The music of Yeats's early poetic efforts was in part derived from Morris and Shelley. The earliest poems, published in the Dublin University Review in 1886, paid youth's tribute to romantic subjects and foreign landscape: Spain, India, Arcadia. The poems in The Wanderings of Oisin, published in 1889, celebrated Irish landscape as well. Actual Sligo place names appeared in them, and, along with imaginary words put into mouths of legendary Irish figures, Yeats had built poems on the single line of a song, or around a few words heard from peasants. Sligo continued to be the home of his imagination during the next ten years, when he was much away from Ireland, working as a journalist in London. His best-known early poem, "The Lake Isle of Innisfree," came to his mind in a London street, and expressed his homesick memory of an islet in Lough Gill, a lake near the town of Sligo.
In England he not only was drawn into the end-of-the-century literary movement, but played an active part in shaping it. With Ernest Rhys he founded, in London, the Rhymers Club, to which Lionel Johnson, Ernest Dowson, and Arthur Symons belonged. He knew Wilde and was published by W. E. Henley in the National Observer. Yeats went to Paris in 1894, at a time when Villiers de l'Isle-Adam's Axel was exerting its power over the young for the first time. This poem, "the swan song of romanticism," a mixture of Gothic gloom, Rosicrucian occultism, and Symbolist poetry, was to influence more than one generation of young writers. "Axel or its theme," Yeats wrote thirty years later, "filled the minds of my Paris friends. I was in the midst of one of those artistic movements that have the intensity of religious revivals in Wales and are such a temptation to the artist in his solitude. I have in front of me an article which I wrote at that time, and I find sentence after sentence of revivalist thoughts that leave me a little ashamed." Contact with such enthusiasm, however, did much to confirm Yeats's own belief in the importance of standing out for l'art pour l'art. He had been exposed, at exactly the proper moment in his young career, to literary excitement heightened into a kind of religious fervor. He brought back seeds of this stimulation to Ireland: to a soil which had lain fallow for a long time.

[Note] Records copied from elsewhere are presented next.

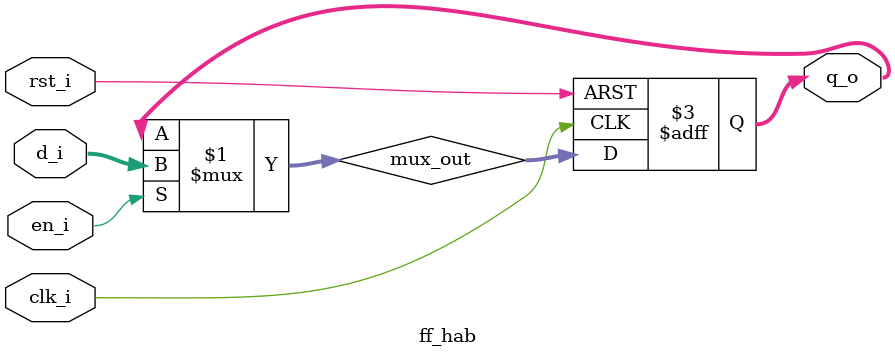
<source format=v>
module ff_hab #(
  parameter Width = 32
) (
  input                  rst_i,
  input                  clk_i,
  input                  en_i,
  input      [Width-1:0] d_i,
  output reg [Width-1:0] q_o 
);

  wire [Width-1:0] mux_out;

  assign mux_out = en_i ? d_i : q_o ;
	
  always @(posedge clk_i, posedge rst_i) begin
    if (rst_i) begin 
      q_o <= 0;
    end else begin
      q_o <= mux_out;
    end
  end
	
endmodule

</source>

Meanwhile, in Ireland, an interest in Gaelic was growing. Douglas Hyde, a brilliant student at Trinity in Dublin, had learned Gaelic and had begun to translate Gaelic songs and legendary material into the beautiful Tudor English still spoken in the West. Gaelic idiom had been brought over into this speech, and Yeats immediately recognized the language, English yet un-English, in which he wished to write. His poetry soon took to itself not only Gaelic effects of alliteration and assonance, but Gaelic effects of rhythm: that "gapped music" so delicate that it seems to come from the rise and fall of intonation in the Irish voice.
Many Irish people, particularly the young (as Joyce has testified), were haunted by the harp-like fluidity of these songs, and imaginatively stirred by the traditional symbols, the heroic Druid figures Yeats revived. But political societies and the press turned against his aesthetic purposes. The poems in The Wind among the Reeds (1899) were termed "affected," "un-Irish," "esoteric," "pagan," and "heretical." Yeats in later years was to admit a "facile charm, a too soft simplicity," in his early work. He soon began to clear his style of its symbolic trappings, to make it austere, flexible, resonant—an instrument of great lyric and dramatic range. Had he clung to the early style, with its long swing, almost like incantation, its heavy imagery, he would have limited himself unduly. Coming when they did, however, these evocations of Celtic beauty, heroism, and strangeness wakened, as more severe music could not then waken, Ireland's ears to the sound of its own voice speaking its own music.